| Assignment 1 |
According to the article on the Selene supercomputer, how long did its assembly take?
| Assignment 2 |
Reproduce word for word the stretch of the Selene article from "Nvidia assembled the" through "robot named Trip.".

==== Provided text

Nvidia assembled the world’s 7th fastest supercomputer in one month
In a nutshell: Nvidia has detailed the assembly process of the Selene supercomputer, which became the world’s seventh fastest supercomputer in June. The entire thing was assembled amid the pandemic in just three and a half weeks with a socially-distanced team of six, plus a handy robot named Trip.
Selene is a rather unique supercomputer. It uses Nvidia’s commercially-available GPU-accelerated DGX SuperPOD architecture, instead of the custom CPU-heavy designs that dominate most of the Top500 list. It ranks second on the Green500 most power-efficient supercomputer list.
In numbers, Selene uses 560 AMD Epyc 7742 CPUs (64 cores each) and 2240 Nvidia A100 GPUs. Its peak theoretical performance is just under 35 thousand teraflops.
Nvidia’s previous supercomputers took months to construct and were extremely difficult to maintain and upgrade. When it came to designing Selene they tried to make it as simple and modular as possible. Each of Selene’s 280 nodes is a standardized DGX pod containing eight Nvidia A100 GPUs and two AMD Epyc CPUs. A handful of pods are stacked in a glorified filing cabinet (just being honest) which are strung together in groups of sixteen to form a SuperPOD.
Selene’s homogeneity is what enabled it to be assembled so quickly. It was mostly a matter of moving each DGX pod into the right spot and wiring it up and checking that it worked. Wiring a supercomputer is always a tricky job (particularly six feet apart) but Nvidia used Mellanox’s InfiniBand switches to reduce the number of cables required while simultaneously increasing bandwidth.
Selene is cooled on a per-SuperPOD basis. All of the SuperPODs reside in one giant air-conditioned warehouse. They’re raised off the ground with fans underneath to push the cool air up into the DGX pods. Nvidia’s tiny assembly team only needed to install the flooring and seal up the SuperPODs to control the flow of air.
Nvidia got creative with the monitoring equipment for Selene. They purchased a little robot called Trip, who can be controlled remotely and wheeled around to observe the goings-on inside Selene. They also built a bot for Slack that sends them notifications when the hardware is misbehaving or when a cable has come loose.
Selene is currently working on about a thousand tasks mostly oriented around AI development and neural network training. Its spare cycles are dedicated to coronavirus research.

========
==== Exercise data

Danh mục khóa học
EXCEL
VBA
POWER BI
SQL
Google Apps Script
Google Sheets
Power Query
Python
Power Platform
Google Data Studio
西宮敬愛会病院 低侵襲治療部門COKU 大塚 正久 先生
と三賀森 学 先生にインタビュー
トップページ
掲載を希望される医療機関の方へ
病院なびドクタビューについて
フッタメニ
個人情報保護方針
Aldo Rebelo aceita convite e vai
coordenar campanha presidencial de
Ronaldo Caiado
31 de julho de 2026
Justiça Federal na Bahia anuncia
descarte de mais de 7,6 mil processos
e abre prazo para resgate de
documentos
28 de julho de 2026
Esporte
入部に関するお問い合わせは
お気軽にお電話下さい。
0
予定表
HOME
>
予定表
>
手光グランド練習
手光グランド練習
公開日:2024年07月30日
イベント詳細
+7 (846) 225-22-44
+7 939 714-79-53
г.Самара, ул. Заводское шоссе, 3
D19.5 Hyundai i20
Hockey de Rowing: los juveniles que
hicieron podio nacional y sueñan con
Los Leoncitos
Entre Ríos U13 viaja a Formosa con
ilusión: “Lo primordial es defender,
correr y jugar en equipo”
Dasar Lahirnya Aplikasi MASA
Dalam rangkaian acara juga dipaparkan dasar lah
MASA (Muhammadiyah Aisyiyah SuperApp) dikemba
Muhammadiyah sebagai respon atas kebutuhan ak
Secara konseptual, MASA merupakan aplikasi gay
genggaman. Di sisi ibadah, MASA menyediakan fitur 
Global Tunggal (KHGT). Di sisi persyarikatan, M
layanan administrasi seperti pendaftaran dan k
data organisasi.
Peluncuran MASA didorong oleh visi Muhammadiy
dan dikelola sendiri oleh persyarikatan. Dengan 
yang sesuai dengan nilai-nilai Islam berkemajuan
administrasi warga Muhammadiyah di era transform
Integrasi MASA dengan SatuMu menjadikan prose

========

| Reply 1 |
Three and a half weeks.

| Reply 2 |
Nvidia assembled the world’s 7th fastest supercomputer in one month
In a nutshell: Nvidia has detailed the assembly process of the Selene supercomputer, which became the world’s seventh fastest supercomputer in June. The entire thing was assembled amid the pandemic in just three and a half weeks with a socially-distanced team of six, plus a handy robot named Trip.